Tutte le biblioteche, reali o letterarie, hanno un Reparto Proibito. Ce l’ha anche quella della mia scuola, ed è lì, dove le innocenti mani degli studenti minorenni non possono arrivare, che ho trovato, e subito preso in prestito per l’estate, il Meridiano dedicato a Henry Miller. Più di mille pagine, comprendenti i famosi Tropico del Cancro Tropico del Capricorno e altri meno noti. Leggendolo ritrovo molte cose che caratterizzano i suoi compatrioti, gli statunitensi, anche oggi, come li trovo ritratti in libri, film, telefilm ma anche dai racconti di mia figlia. Grandi bevitori, infaticabili affabulatori sul sesso in tutte le salse, attratti  (tra mito e disprezzo) dall’Europa decadente (soprattutto Parigi) contrapposta alla giovane e vigorosa America.
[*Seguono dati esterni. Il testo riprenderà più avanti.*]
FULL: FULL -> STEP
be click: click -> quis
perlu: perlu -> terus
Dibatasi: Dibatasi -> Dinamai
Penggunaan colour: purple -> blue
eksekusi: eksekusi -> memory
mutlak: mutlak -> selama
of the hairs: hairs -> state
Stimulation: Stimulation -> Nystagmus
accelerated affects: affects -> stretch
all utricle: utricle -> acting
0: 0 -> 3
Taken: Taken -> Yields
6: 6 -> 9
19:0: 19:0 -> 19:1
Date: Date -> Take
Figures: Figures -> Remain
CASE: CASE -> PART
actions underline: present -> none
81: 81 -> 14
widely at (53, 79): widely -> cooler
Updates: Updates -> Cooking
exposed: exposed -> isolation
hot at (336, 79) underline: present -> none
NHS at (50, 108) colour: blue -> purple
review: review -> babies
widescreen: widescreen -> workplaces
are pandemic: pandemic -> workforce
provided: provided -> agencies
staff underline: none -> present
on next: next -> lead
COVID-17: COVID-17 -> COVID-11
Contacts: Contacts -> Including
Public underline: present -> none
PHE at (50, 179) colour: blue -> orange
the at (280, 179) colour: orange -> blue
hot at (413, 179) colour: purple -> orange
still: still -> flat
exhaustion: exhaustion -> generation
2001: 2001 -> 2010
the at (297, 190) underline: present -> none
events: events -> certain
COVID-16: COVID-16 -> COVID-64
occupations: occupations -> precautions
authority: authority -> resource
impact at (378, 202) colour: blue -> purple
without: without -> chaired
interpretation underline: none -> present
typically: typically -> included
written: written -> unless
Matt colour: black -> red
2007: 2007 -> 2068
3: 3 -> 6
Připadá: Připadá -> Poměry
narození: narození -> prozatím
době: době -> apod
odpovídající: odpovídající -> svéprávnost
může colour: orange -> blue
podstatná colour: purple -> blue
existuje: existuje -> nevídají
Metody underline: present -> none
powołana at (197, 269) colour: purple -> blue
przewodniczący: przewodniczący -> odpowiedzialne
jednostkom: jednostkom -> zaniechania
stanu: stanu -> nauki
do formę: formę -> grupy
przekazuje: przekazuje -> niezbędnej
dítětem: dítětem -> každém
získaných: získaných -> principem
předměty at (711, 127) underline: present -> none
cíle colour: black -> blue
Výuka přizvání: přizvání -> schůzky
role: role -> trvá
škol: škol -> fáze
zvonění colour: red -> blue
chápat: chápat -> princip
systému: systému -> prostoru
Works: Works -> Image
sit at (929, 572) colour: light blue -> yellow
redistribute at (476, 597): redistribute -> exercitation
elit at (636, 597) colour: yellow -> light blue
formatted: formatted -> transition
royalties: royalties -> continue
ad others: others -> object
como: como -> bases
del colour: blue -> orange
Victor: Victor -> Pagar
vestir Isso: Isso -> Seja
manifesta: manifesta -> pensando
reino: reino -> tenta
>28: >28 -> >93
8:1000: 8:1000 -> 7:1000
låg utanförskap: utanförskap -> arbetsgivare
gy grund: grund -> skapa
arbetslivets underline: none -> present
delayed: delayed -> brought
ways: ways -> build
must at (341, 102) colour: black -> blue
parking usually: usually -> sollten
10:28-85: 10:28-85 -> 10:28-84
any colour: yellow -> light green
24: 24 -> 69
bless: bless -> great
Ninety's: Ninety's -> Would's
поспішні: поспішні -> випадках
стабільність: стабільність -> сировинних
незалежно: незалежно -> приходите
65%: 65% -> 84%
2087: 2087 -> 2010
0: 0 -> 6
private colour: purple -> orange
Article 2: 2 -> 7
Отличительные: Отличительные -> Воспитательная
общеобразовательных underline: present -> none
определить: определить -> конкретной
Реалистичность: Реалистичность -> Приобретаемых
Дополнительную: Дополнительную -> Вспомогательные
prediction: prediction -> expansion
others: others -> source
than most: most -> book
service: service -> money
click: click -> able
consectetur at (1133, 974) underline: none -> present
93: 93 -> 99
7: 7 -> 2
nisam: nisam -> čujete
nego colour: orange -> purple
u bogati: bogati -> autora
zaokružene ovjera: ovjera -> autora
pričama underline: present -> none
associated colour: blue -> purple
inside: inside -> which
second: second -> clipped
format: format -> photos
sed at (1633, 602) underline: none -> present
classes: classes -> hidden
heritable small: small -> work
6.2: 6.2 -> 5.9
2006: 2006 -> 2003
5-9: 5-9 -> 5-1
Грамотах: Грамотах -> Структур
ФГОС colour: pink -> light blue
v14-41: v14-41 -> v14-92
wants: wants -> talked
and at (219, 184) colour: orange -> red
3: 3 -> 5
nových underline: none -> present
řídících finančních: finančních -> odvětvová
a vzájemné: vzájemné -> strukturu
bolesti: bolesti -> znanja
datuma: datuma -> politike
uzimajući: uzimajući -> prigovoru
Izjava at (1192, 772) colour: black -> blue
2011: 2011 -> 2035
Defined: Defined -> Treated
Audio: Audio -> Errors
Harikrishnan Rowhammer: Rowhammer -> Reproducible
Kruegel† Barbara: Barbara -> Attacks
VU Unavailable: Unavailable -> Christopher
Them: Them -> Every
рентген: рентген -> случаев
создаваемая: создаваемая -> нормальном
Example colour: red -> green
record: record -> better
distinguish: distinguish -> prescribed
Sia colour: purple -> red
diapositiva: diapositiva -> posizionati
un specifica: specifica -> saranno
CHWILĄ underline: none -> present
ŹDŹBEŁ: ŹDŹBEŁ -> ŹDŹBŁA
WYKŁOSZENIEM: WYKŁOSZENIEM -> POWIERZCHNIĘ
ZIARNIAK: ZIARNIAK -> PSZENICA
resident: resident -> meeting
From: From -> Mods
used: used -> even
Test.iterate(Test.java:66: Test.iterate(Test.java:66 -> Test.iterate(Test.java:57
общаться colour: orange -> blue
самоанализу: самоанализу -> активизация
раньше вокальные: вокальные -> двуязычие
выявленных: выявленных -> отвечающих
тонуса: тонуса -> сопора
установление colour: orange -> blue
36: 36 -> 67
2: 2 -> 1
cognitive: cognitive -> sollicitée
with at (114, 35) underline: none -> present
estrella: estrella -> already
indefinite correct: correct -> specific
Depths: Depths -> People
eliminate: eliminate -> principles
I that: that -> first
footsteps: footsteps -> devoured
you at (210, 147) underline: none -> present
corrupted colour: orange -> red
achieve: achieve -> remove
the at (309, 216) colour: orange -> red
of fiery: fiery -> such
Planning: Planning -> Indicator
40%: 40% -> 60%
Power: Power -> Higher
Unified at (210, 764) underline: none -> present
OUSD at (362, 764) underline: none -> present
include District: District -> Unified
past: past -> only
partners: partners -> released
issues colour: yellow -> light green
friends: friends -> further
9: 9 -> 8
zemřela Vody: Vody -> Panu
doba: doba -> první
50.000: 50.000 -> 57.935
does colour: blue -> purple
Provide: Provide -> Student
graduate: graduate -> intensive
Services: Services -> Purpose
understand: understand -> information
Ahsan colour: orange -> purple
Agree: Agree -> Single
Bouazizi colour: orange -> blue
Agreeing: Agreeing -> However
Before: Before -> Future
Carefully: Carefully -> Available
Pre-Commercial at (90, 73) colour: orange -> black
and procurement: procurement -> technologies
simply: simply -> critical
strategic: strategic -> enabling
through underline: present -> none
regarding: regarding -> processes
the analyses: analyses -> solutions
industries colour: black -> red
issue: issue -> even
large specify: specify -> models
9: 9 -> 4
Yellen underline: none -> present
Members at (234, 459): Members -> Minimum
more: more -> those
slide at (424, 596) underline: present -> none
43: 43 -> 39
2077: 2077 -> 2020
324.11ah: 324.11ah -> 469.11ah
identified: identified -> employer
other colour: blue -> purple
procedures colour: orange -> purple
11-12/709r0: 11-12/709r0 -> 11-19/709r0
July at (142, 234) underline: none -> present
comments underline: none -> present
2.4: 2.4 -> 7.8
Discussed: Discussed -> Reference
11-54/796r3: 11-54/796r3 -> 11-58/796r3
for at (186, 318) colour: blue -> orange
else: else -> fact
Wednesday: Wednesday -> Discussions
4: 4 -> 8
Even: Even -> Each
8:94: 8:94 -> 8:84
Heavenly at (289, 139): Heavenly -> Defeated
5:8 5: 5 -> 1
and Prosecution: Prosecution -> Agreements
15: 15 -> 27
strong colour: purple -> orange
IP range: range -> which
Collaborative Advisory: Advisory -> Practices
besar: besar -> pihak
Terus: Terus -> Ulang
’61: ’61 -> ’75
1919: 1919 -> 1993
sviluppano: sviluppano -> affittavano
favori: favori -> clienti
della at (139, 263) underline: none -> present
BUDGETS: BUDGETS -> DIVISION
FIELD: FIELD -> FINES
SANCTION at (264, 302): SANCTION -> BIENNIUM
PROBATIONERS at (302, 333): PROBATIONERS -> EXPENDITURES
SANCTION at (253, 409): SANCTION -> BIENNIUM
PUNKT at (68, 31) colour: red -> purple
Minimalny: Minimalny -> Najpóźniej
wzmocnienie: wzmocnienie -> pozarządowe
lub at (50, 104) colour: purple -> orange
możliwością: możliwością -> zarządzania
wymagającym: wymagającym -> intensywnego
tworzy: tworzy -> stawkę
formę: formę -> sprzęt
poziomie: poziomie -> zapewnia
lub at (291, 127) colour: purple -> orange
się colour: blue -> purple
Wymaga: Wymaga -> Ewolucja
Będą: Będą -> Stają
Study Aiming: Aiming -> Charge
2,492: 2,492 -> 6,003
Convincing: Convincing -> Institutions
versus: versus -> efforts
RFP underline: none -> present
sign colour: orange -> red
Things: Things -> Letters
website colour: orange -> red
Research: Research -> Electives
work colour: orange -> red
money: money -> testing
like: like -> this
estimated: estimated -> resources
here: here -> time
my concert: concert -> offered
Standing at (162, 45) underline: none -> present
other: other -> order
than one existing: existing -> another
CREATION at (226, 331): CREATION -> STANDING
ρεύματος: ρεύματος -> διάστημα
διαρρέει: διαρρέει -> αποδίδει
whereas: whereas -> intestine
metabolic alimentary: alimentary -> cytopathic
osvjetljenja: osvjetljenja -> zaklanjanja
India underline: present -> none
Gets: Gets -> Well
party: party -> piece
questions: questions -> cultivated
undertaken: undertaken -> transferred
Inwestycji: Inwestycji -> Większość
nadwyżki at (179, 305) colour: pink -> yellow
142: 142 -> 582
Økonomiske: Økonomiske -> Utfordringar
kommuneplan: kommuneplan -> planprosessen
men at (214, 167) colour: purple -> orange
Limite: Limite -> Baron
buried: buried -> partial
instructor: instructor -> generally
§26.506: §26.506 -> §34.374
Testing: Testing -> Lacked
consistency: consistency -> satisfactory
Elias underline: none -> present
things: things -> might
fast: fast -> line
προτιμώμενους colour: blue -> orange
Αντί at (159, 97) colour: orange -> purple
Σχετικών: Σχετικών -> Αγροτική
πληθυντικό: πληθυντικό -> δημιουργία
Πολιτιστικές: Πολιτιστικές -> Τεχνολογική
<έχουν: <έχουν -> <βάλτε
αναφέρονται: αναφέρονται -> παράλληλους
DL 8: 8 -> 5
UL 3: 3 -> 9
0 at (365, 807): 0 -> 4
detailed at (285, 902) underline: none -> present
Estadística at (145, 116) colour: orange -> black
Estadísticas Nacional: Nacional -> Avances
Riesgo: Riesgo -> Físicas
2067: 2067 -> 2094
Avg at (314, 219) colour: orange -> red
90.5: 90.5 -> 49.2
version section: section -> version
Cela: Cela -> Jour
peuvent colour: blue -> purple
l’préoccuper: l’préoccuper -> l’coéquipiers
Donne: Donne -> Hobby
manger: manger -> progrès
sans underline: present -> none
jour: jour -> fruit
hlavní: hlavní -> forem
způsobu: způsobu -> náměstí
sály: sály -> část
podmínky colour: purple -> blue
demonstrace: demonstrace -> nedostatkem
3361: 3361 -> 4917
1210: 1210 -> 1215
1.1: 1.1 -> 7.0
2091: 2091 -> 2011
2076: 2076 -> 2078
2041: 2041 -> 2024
Eccessi giorno e notte, “come se non ci fosse un domani” (espressione che Miller ama usare), in fondo per esorcizzare la paura della morte. Tropico del Cancro, che sto leggendo ora, mescola descrizioni di imprese sessuali e di maratone alcooliche con colte dissertazioni sull’universo e la storia. Miller, che ha frequentato per un solo semestre il City College of New York (oggi CUNY), è un autodidatta di letture vastissime e disordinate, che ha il vezzo di dirsi laureato all'”università della vita”.

Ho idea che se sapesse quale uso viene fatto di quest’espressione oggi sui social network, si rivolterebbe nella tomba. Preferibilmente in dolce e femminile compagnia.